EXCERPT PROVIDED.

┌──

The November 6 election: Every Vote Counted

I was as invested in the election of Ceclia Tkaczyk to our NY State Senate as I was in any race this past November. Among other attributes, Cecilia was serving as VP of her school board in Duanesburg (near Albany) at the time of her campaign, and at a point where NY school districts have been restricted by Governor Cuomo in terms of the taxes they can raise to provide programming, have been hit with several years of cuts in funding, and are quite literally being strangled financially under the weight of new mandates, we need someone in Albany who understand what we are going through. (Some of you may know I serve on my local, Onteora School Board.)

It’s not my idea of community representation either: the new New York 46th Senate District, as drawn up by the Republicans. A Democrat won by 18 votes. 

Tkaczyk was not meant to win: our new cigar-shaped District had been re-drawn by and for the Republicans. And when she upset the pollsters and the initial count proved too close to call, her opponent appealed to a judge not to count absentee ballots on technicalities that reminded many of Dade County 2000, including the rejection of ballots by poll workers (who are volunteers, ffs)! Fortunately an appeals court overturned this decision and yesterday, Tkaczyk was sworn in to her Senate seat. Her margin of victory? 18 votes.

└──

QUESTIONS.
**A.** According to the post about the November 6 election, what was Tkaczyk's margin of victory?
**B.** Rewrite the post about the November 6 election, starting at "It’s not my" and ending at "victory? 18 votes.", replacing "cigar-shaped" with "snake-shaped".
**C.** List the pressures on NY school districts that the post about the November 6 election names.

STUDY MATERIAL.
┌──

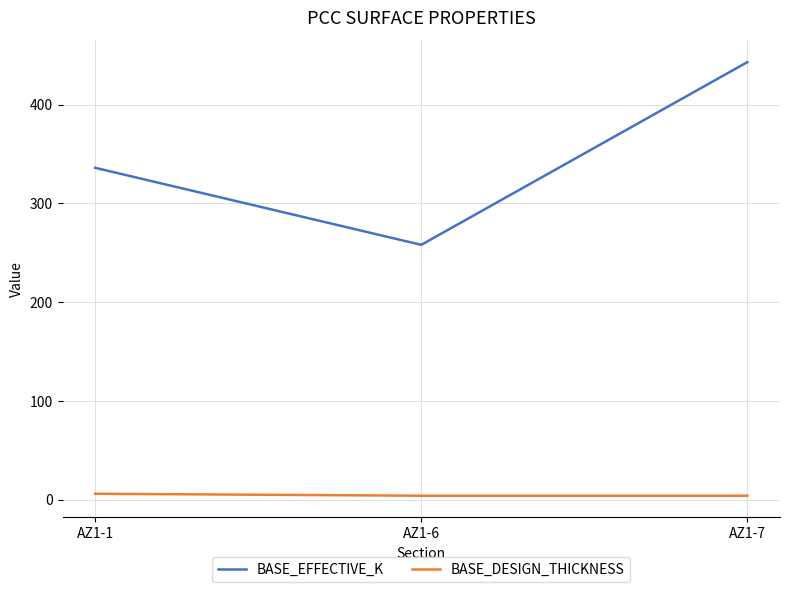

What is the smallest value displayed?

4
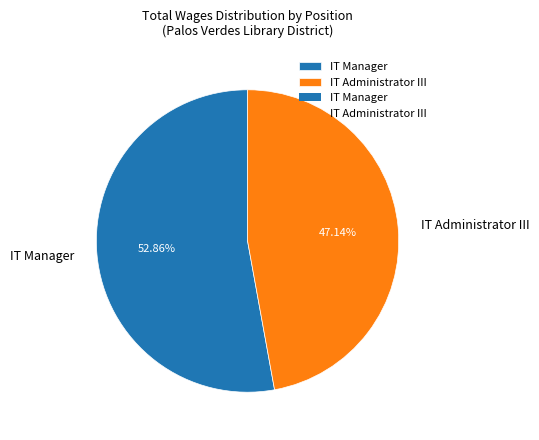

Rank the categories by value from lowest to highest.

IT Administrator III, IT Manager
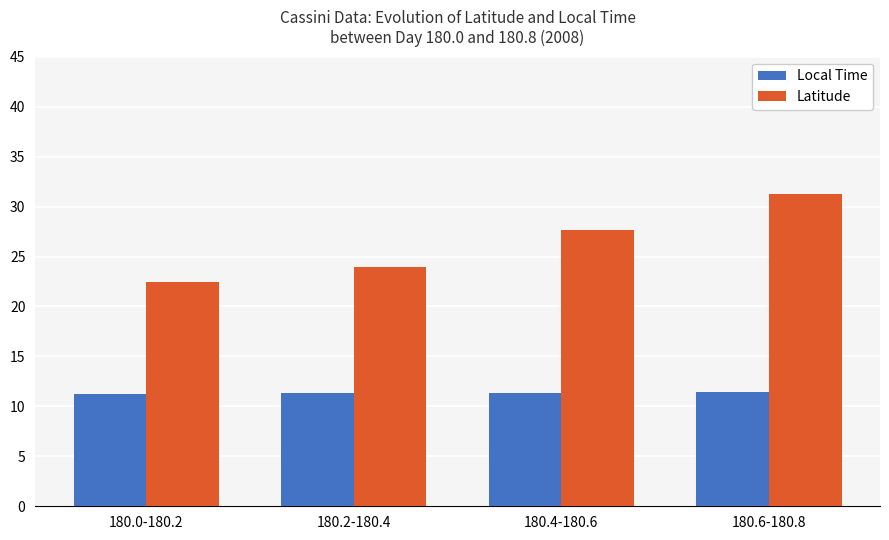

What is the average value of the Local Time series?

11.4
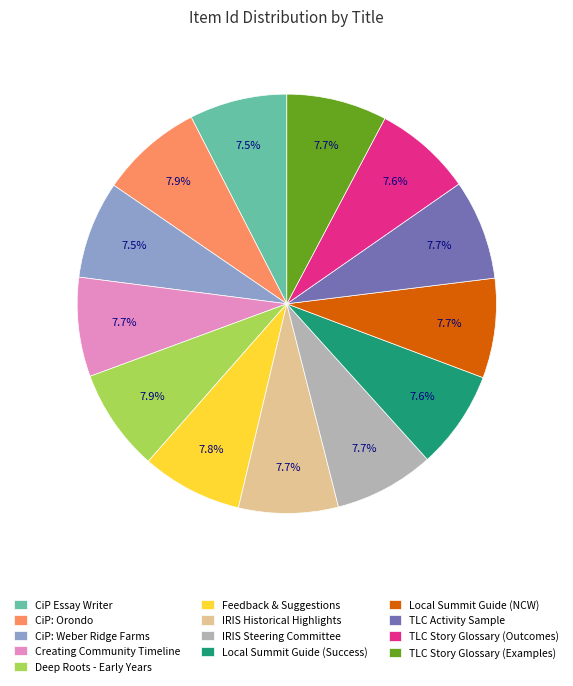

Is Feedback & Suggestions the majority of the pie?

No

└──

ANSWERS PROVIDED.
**A.** 18 votes.

**B.**
It’s not my idea of community representation either: the new New York 46th Senate District, as drawn up by the Republicans. A Democrat won by 18 votes. 

Tkaczyk was not meant to win: our new snake-shaped District had been re-drawn by and for the Republicans. And when she upset the pollsters and the initial count proved too close to call, her opponent appealed to a judge not to count absentee ballots on technicalities that reminded many of Dade County 2000, including the rejection of ballots by poll workers (who are volunteers, ffs)! Fortunately an appeals court overturned this decision and yesterday, Tkaczyk was sworn in to her Senate seat. Her margin of victory? 18 votes.

**C.**
- Governor Cuomo has restricted the taxes they can raise to provide programming.
- They have been hit with several years of cuts in funding.
- They are being strangled financially under the weight of new mandates.